Problem requirements:
Retype, word for word, every line of the records below starting at the one that contains "まず、私自身、【AECスッキリウォーター クーポン】" and ending at the one that contains "サイトらしきページを発見することができました♪"; include both of those lines and nothing more.

Collected data entries:
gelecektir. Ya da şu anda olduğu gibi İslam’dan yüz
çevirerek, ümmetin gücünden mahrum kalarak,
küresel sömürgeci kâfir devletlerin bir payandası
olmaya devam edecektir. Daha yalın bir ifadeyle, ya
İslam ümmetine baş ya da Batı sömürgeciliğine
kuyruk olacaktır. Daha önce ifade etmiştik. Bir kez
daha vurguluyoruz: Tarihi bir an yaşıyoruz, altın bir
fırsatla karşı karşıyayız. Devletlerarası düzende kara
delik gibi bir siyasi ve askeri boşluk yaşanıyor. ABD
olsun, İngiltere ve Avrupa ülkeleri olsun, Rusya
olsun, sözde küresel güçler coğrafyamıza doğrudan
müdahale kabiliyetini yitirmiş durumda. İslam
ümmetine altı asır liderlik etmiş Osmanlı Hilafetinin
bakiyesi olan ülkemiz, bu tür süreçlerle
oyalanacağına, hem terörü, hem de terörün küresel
* * *
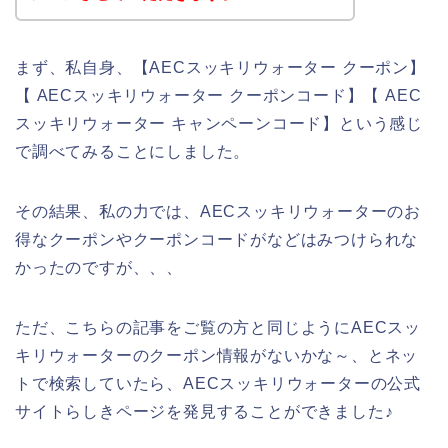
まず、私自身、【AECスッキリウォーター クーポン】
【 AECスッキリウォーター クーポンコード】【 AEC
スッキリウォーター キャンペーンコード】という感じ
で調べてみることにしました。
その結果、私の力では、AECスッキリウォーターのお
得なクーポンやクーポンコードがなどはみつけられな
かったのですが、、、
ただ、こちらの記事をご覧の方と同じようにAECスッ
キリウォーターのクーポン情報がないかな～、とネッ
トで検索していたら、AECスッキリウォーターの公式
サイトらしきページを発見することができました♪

The completed task:
まず、私自身、【AECスッキリウォーター クーポン】
【 AECスッキリウォーター クーポンコード】【 AEC
スッキリウォーター キャンペーンコード】という感じ
で調べてみることにしました。
その結果、私の力では、AECスッキリウォーターのお
得なクーポンやクーポンコードがなどはみつけられな
かったのですが、、、
ただ、こちらの記事をご覧の方と同じようにAECスッ
キリウォーターのクーポン情報がないかな～、とネッ
トで検索していたら、AECスッキリウォーターの公式
サイトらしきページを発見することができました♪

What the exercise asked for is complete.